Data excerpts →
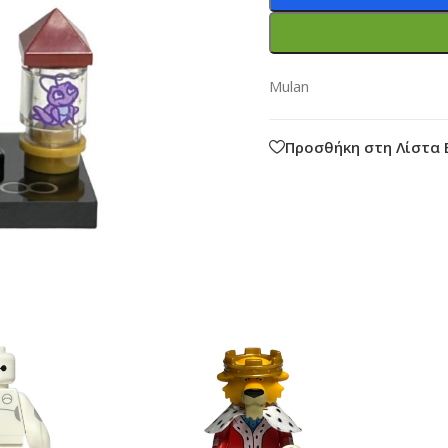
Mulan
Προσθήκη στη Λίστα 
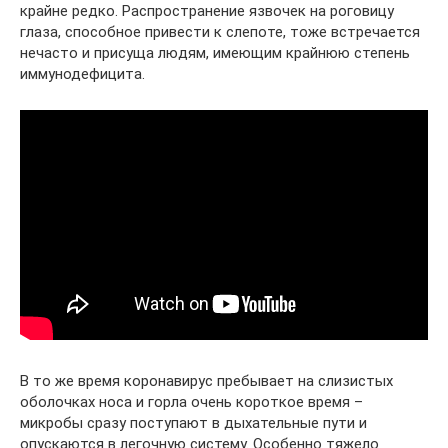
крайне редко. Распространение язвочек на роговицу
глаза, способное привести к слепоте, тоже встречается
нечасто и присуща людям, имеющим крайнюю степень
иммунодефицита.
В то же время коронавирус пребывает на слизистых
оболочках носа и горла очень короткое время –
микробы сразу поступают в дыхательные пути и
опускаются в легочную систему. Особенно тяжело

Task prompt → For this exercise, return the material word for word and drop each image.

Response →
Mulan
Προσθήκη στη Λίστα 
крайне редко. Распространение язвочек на роговицу
глаза, способное привести к слепоте, тоже встречается
нечасто и присуща людям, имеющим крайнюю степень
иммунодефицита.
В то же время коронавирус пребывает на слизистых
оболочках носа и горла очень короткое время –
микробы сразу поступают в дыхательные пути и
опускаются в легочную систему. Особенно тяжело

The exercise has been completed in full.